Jetzt wird es darum gehen, Infrastruktur zu schaffen. Skifahren und Tourengehen – das wird parallel existieren. Skigebiete werden um niederschwellige Angebote für Tourengeher nicht mehr herumkommen, ähnlich wie bei den Funparks. Das wird Standard werden und die Leute sind durchaus bereit dafür zu bezahlen. Das sehen wir schon in unseren 25 Dynafit-Skitourenparks. Privat fehlen mir natürlich die Reisen, aber dafür hab ich einmal unter der Woche den Alltag mit meinen drei Kindern erlebt – das war auch eine sehr schöne Erfahrung.
Jane Bergthaler, Diätologin
"Essen wird bewusster und kritischer erlebt."

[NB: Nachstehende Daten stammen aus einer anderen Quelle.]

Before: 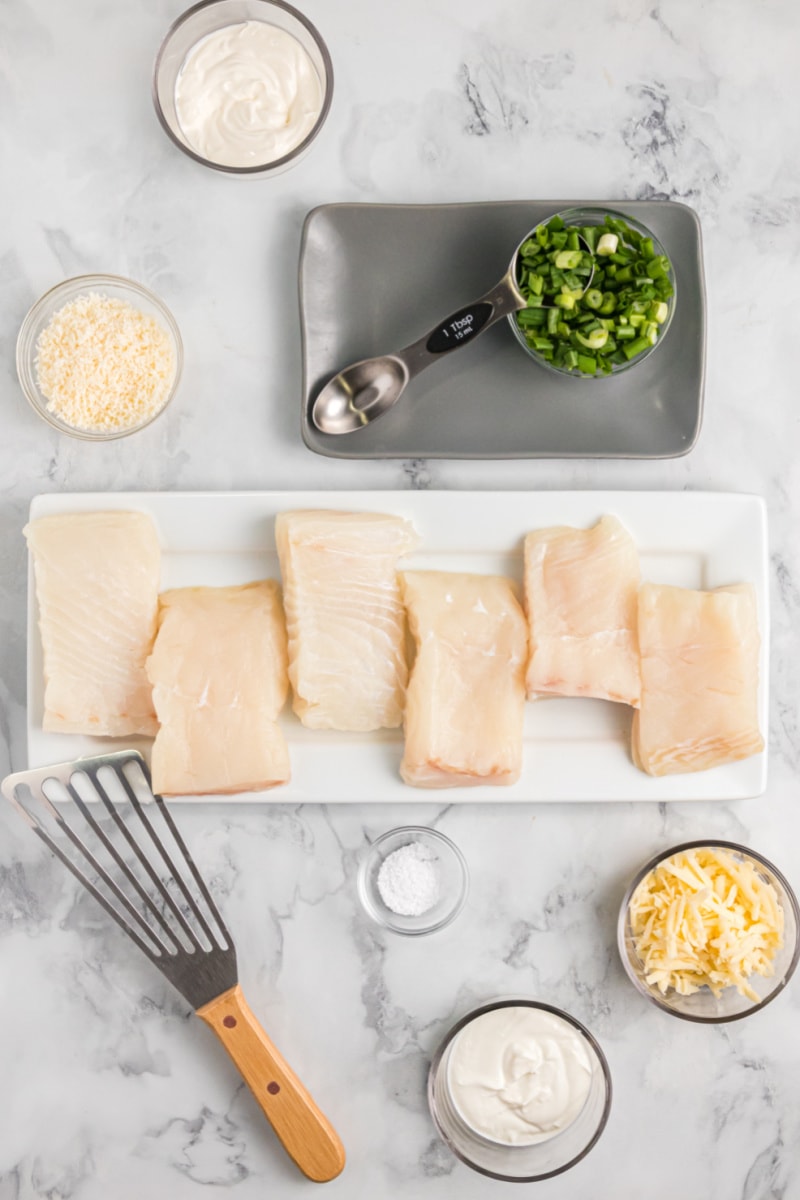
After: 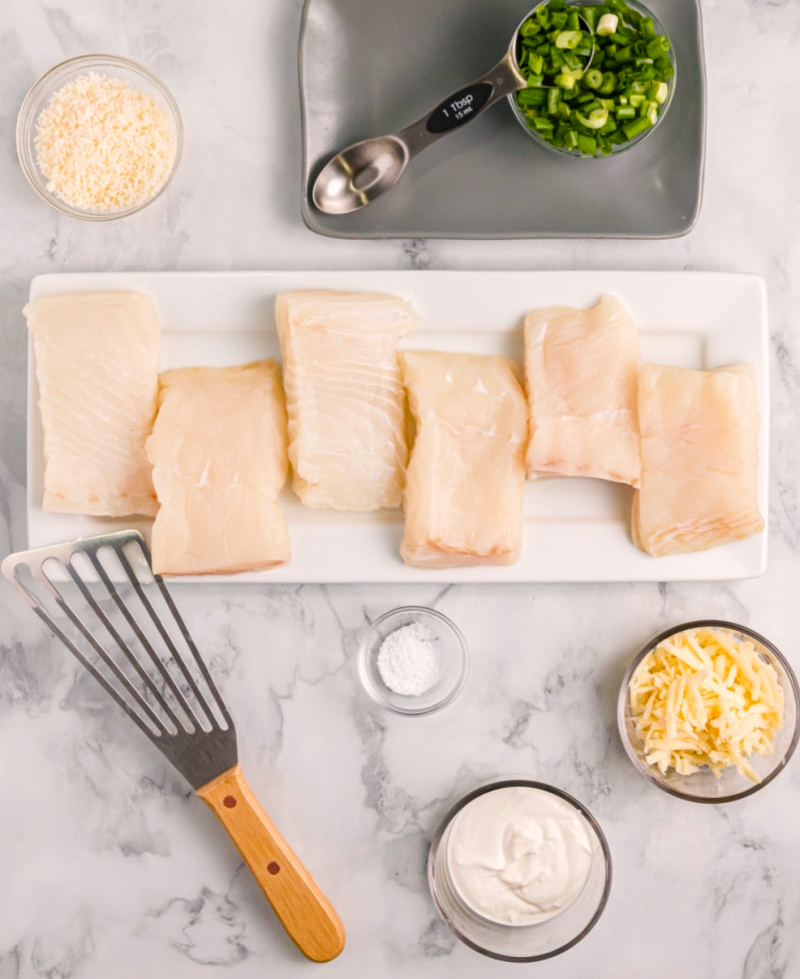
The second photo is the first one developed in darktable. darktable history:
crop and rotate: top 18.395%
color balance rgb: highlights gain › chroma 0.983%, highlights gain › hue 28°, perceptual saturation grading › global saturation 26.838%, perceptual saturation grading › highlights -28.905%, perceptual saturation grading › mid-tones 15.257%, perceptual saturation grading › shadows 34.436%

Durch den Lockdown verbringen mehr Menschen mehr Zeit zu Hause. Das schlägt sich im Verhalten bei Ernährung, Kochen und Einkauf nieder. Man hat mehr Zeit fürs Kochen, geht aber seltener einkaufen und versucht, mit einer gewissen „Vorratshaltung“ geschickt zu improvisieren, experimentierfreudiger und variantenreicher zu kochen. Was habe ich zu Hause? Was kann ich daraus machen? Im Sommer haben viele erstmals Dinge im eigenen Garten angebaut oder am Balkon, man hat eingekocht und entdeckt die Freude an regionalen und selbst gezüchteten Lebensmitteln. Der „Bauer von nebenan“, das „Gemüsekistl“ und „Ab-Hof-Verkauf“ sind gefragt. Familien schätzen die neue Gemeinsamkeit bei Tisch, ein großer sozialer Faktor.
Was davon bleiben wird? Beim Thema Ernährung und Kochen gab es sicher eine gewisse Marktlücke und wir merken genau, wie gefragt jetzt Kochvideos und Ernährungstipps sind. Die Konsumgesellschaft wird vermutlich zurückkehren zu alten Gewohnheiten wie Fast-Food und Tiefkühlkost, die breite Masse wird durch Corona keine gesund essende Gesellschaft. Jedoch wird es eine Gruppe individueller Menschen geben, die die Wichtigkeit der Ernährung auch künftig nicht mehr ignorieren. Die die entdeckte Leidenschaft fürs bewusste Einkaufen, Selberkochen und Ausprobieren weiter leben. Die ihren Fleischkonsum überdenken, mehr Gemüse, Hülsenfrüchte und Co. konsumieren, das Überangebot am Markt hinterfragen, kritischer bei Lebensmitteln sind. Als Folge werden sie auch auswärts und in Restaurants bewusster und mit großem Genuss essen.